O fato gerador, todavia, em direito tributário, é o que define o regime jurídico da imposição e este tem como seu gerador o contribuinte, pela lei definitivamente excluído. Esta é a razão pela qual não faço distinção. Para mim, pois, há apenas duas figuras de pagadores tributários, ou seja, o contribuinte e o responsável.

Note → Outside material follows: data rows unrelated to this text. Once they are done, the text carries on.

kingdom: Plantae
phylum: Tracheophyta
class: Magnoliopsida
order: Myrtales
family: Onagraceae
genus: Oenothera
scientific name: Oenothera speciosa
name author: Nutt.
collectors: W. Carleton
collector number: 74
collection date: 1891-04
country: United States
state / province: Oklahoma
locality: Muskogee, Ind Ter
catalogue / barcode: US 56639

IGSM/mos/a2011-112 RESPONS TRIB POR TRANSF DEVER PAGAR – dialetica



[1]  Comentários ao CTN, 2º vol., 5ª. ed., p. 235/239.

[2] Ob. cit. p. 225/237.

[3]  Luiz Antonio Caldeira Miretti esclarece:  “Porém, é indispensável que se faça a ressalva de que o legislador encontra limites de atuação no que se refere à figura do responsável, visto que o inciso II do parágrafo único do art. 121 tem de ser aplicado conjuntamente com a disposição do art. 128 do CTN (previsão em lei e vinculação do responsável ao fato gerador da respectiva obrigação).

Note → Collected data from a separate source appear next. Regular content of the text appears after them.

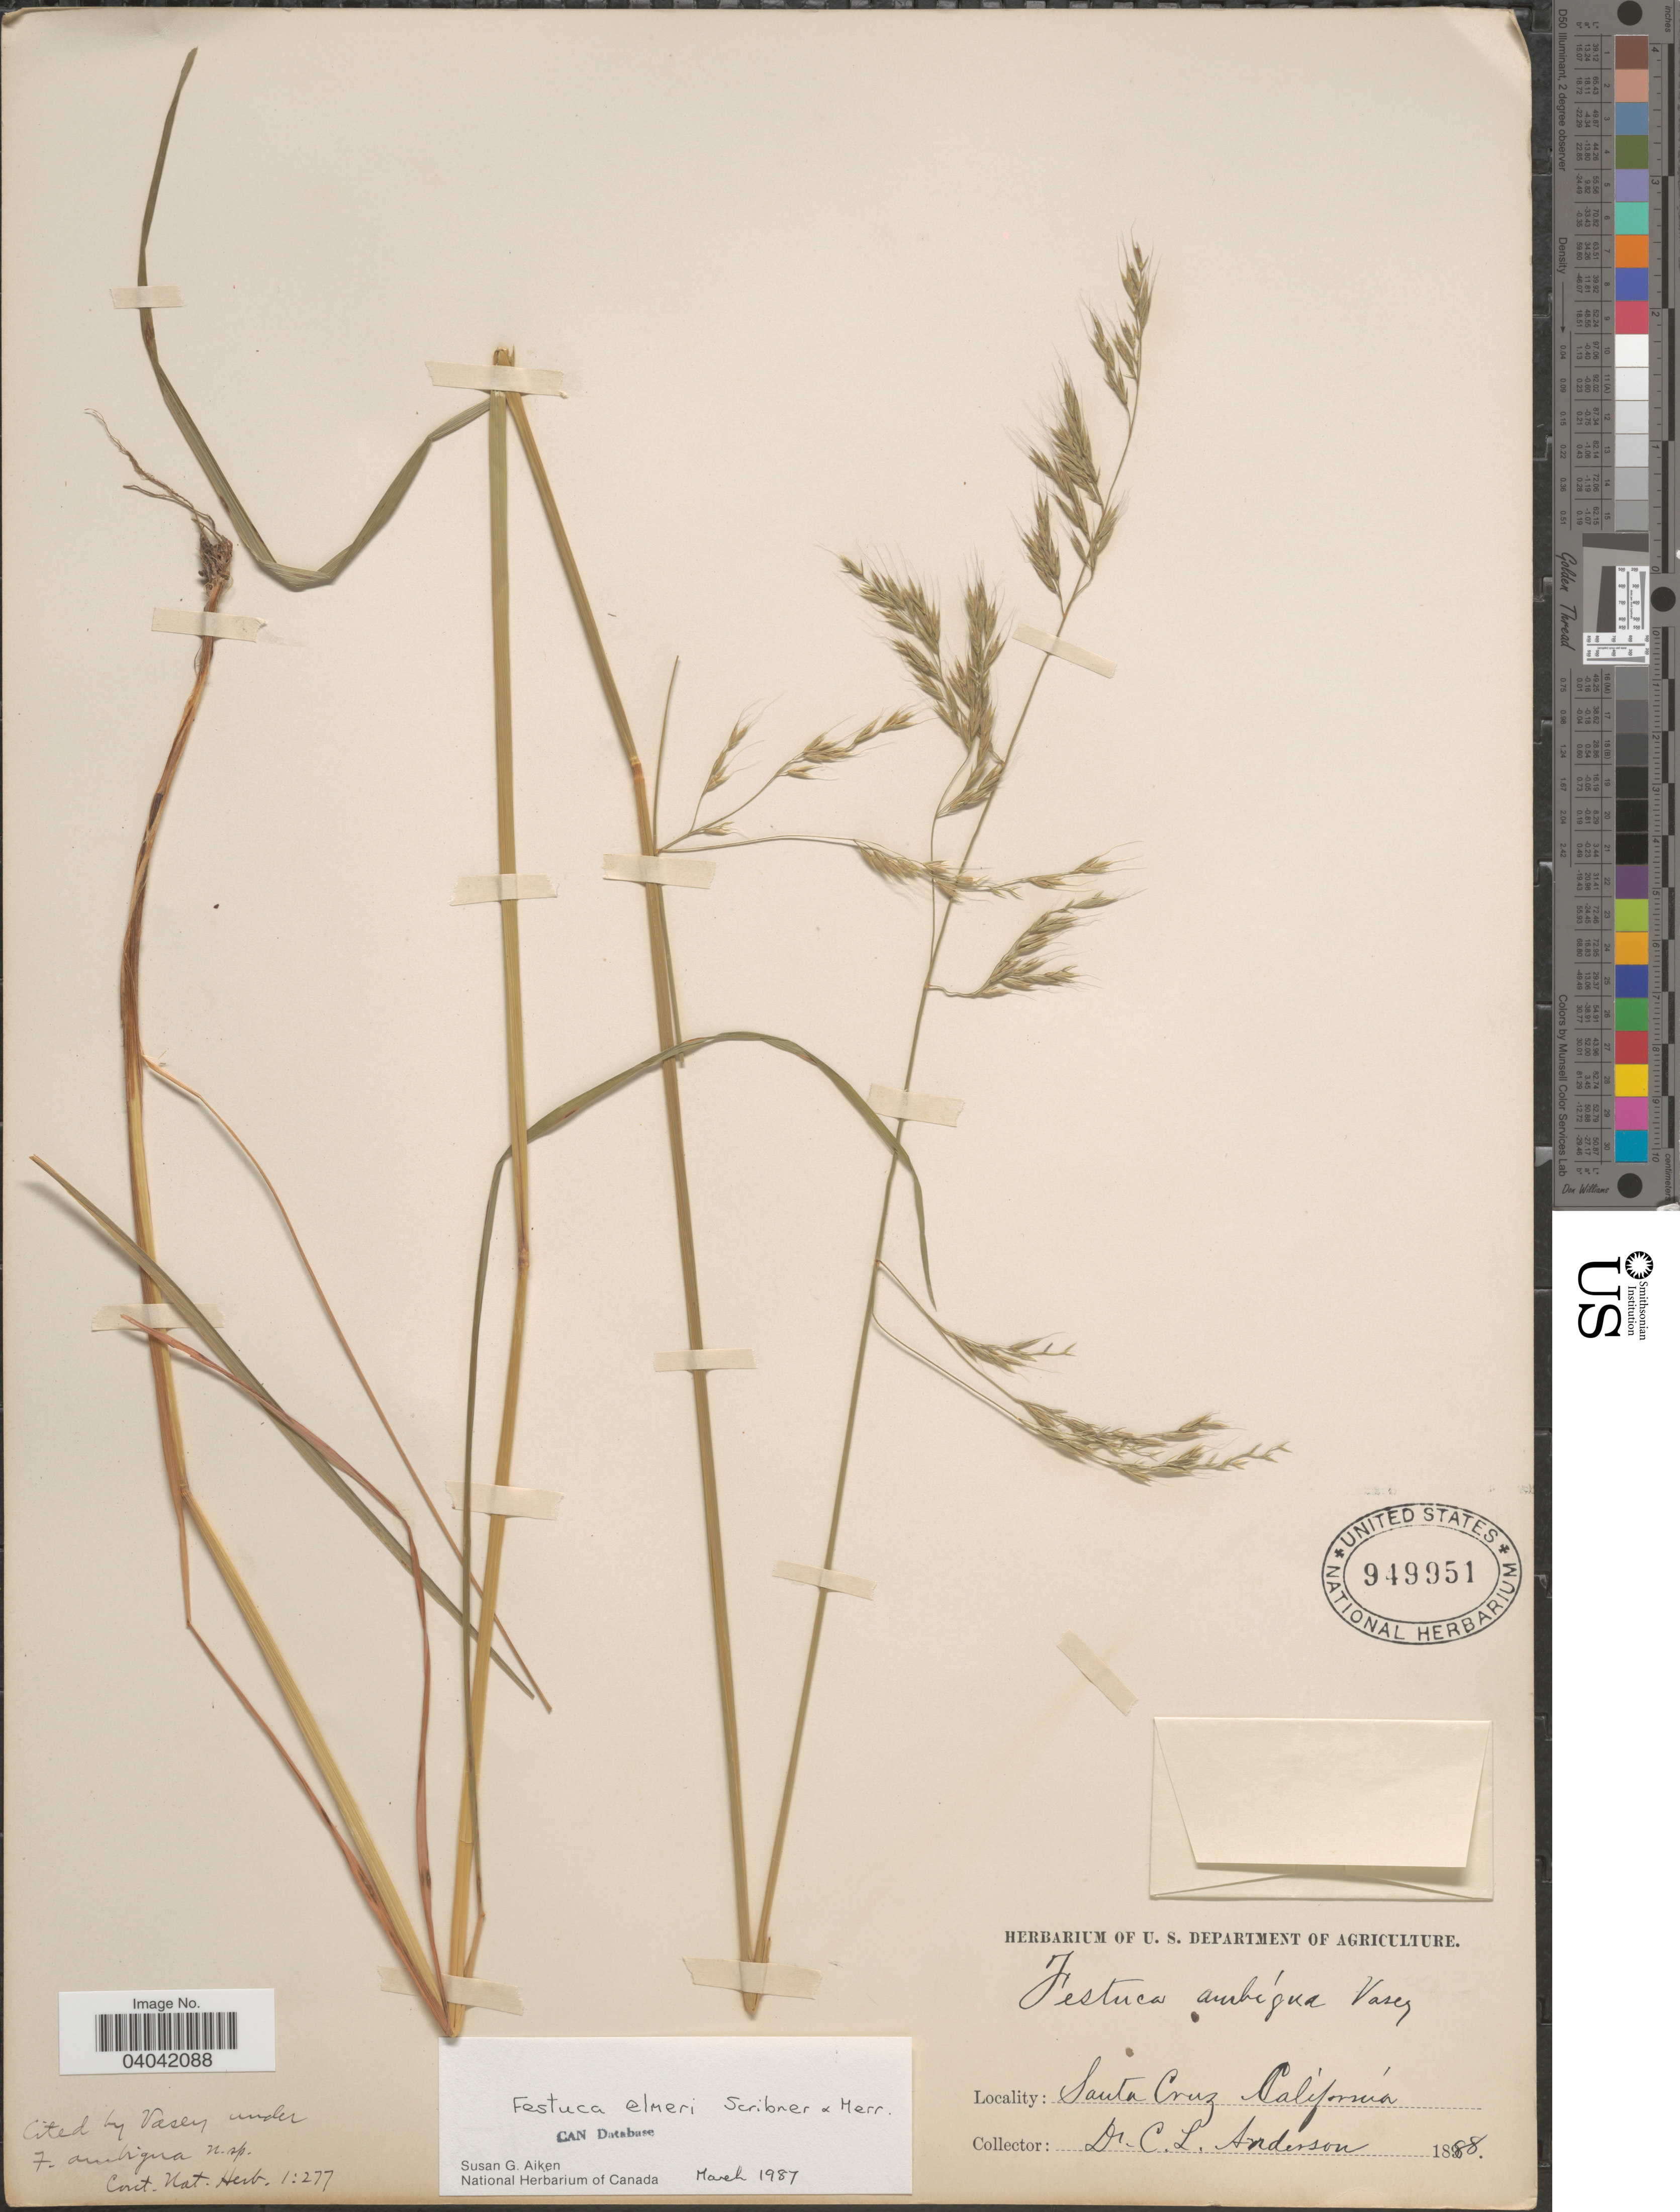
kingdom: Plantae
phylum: Tracheophyta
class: Liliopsida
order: Poales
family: Poaceae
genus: Festuca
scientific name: Festuca elmeri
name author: Scribn. & Merr.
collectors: C. L. Anderson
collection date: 1888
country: United States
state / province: California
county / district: Santa Cruz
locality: Santa Cruz.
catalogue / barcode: US 949951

A concepção de Zelmo Denari quanto à distinção da sujeição passiva direta e indireta, extraída do CTN, acentua que:

“O contribuinte — como quer nosso estatuto tributário — é o sujeito passivo que tem relação pessoal e direta com a situação que constitua o fato gerador da obrigação tributária.

Quando a situação-base ostenta a natureza de fato econômico, como sucede na generalidade dos casos previstos na Constituição (v. g., importação e exportação de mercadorias, industrialização e fornecimentos de bens ou serviços, disponibilidade de bens ou rendas etc.), o legislador ordinário não tem alternativas, pois só pode qualificar como contribuinte o operador econômico que realiza o pressuposto tributário.

Responsável tributário, nos termos do inciso II do art. 121, vale dizer, amplo sensu, é o sujeito passivo obrigado ao pagamento do tributo ou penalidade pecuniária ex vi legis. Advirta-se, contudo, que diversos são os modelos de obrigados tributários cuja responsabilidade deriva de disposição expressa de lei.

Responsáveis tributários, em sentido estrito, são todos aqueles que, por disposição legal, são acrescidos à relação fisco-contribuinte, em caráter solidário”  (grifos do original)” (Comentários ao Código Tributário Nacional, 5ª. ed., ob. cit. p. 217).

[4]  Edison Carlos Fernandes lastreia-se na posição de Rubens, antes do anteprojeto, ao dizer:  “Nas palavras do citado Rubens Gomes de Sousa, a sujeição passiva indireta (responsabilidade em sentido amplo) por transferência “ocorre quando a obrigação tributária, depois de ter surgido contra uma pessoa determinada (que seria o sujeito passivo direto) entretanto, em virtude de um fato posterior, transfere-se para outra pessoa diferente (que será o sujeito passivo indireto)”. A transferência, portanto, quer significar que, embora tenha havido um contribuinte (sujeito passivo direto), devido a situações fáticas, e nos termos da legislação aplicável, a responsabilidade pelo cumprimento da obrigação tributária foi transladada para outra pessoa, que, todavia, tenha algum vínculo com o fato gerador ocorrido. A exigência de vínculo do responsável com o fato gerador está expressamente prevista na regra geral da responsabilidade tributária, inscrita no art. 128 do CTN. Sublinhe-se: qualquer análise ou estudo da responsabilidade tributária deve ter como inafastável o disposto no art. 128 do CTN, especialmente no que concerne à vinculação do responsável ao fato gerador” (Curso de Direito Tributário, coordenação minha, Ed. Saraiva, 12ª ed., São Paulo, 2010, p. 288).